Background: The purpose of this study was to determine what factors may influence obstetrician-gynecologists' HIV testing practices and to learn more about obstetrician-gynecologists' current HIV screening and testing practices.
Methods: Survey questionnaires were sent to 1200 American College of Obstetricians and Gynecologists (the College) Fellows and Junior Fellows in practice between October 2009 and January 2010. Four hundred of the recipients were members of the Collaborative Ambulatory Research Network (CARN), and 800 recipients were randomly selected from the ACOG Fellows and Junior Fellows in practice.
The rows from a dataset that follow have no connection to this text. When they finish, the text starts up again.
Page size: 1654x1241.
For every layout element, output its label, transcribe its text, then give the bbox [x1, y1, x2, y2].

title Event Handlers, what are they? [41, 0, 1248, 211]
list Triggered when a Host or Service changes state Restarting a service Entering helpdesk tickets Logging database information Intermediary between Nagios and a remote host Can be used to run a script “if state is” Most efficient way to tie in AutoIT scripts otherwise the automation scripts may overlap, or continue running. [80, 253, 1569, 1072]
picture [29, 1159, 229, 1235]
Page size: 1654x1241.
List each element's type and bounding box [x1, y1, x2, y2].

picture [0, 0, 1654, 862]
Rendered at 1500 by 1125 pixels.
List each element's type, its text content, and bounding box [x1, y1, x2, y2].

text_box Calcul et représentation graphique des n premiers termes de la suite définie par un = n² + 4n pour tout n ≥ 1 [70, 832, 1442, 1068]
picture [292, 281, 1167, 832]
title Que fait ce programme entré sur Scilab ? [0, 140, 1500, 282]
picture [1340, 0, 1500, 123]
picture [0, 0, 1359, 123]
Results: The survey response rate was 62.0% (248 of 400) for CARN and 31.1% (249 of 800) for non-CARN. Nearly 100% (99.7%) of the study sample report recommending HIV testing to all pregnant women at least once during each pregnancy, while reported rates for repeat testing in the third trimester remain low (20.1% for all patients and 42.6% for high-risk patients). Two thirds (66.0%) of respondents recommend labor and delivery testing to women with unknown or undocumented HIV status. Fewer than 22.0% of respondents report routinely recommending HIV screening to all non-pregnant women, citing a low-risk population as the most common reason. State laws and regulations have only moderate influence on obstetrician-gynecologists' HIV testing practice, as do practice type, location, and setting.
Conclusions: The results of this study suggest that the provider's perception about the patients' risk for being infected as well as practice type and location are important factors influencing an obstetrician-gynecologist's decision to screen a nonpregnant woman for HIV.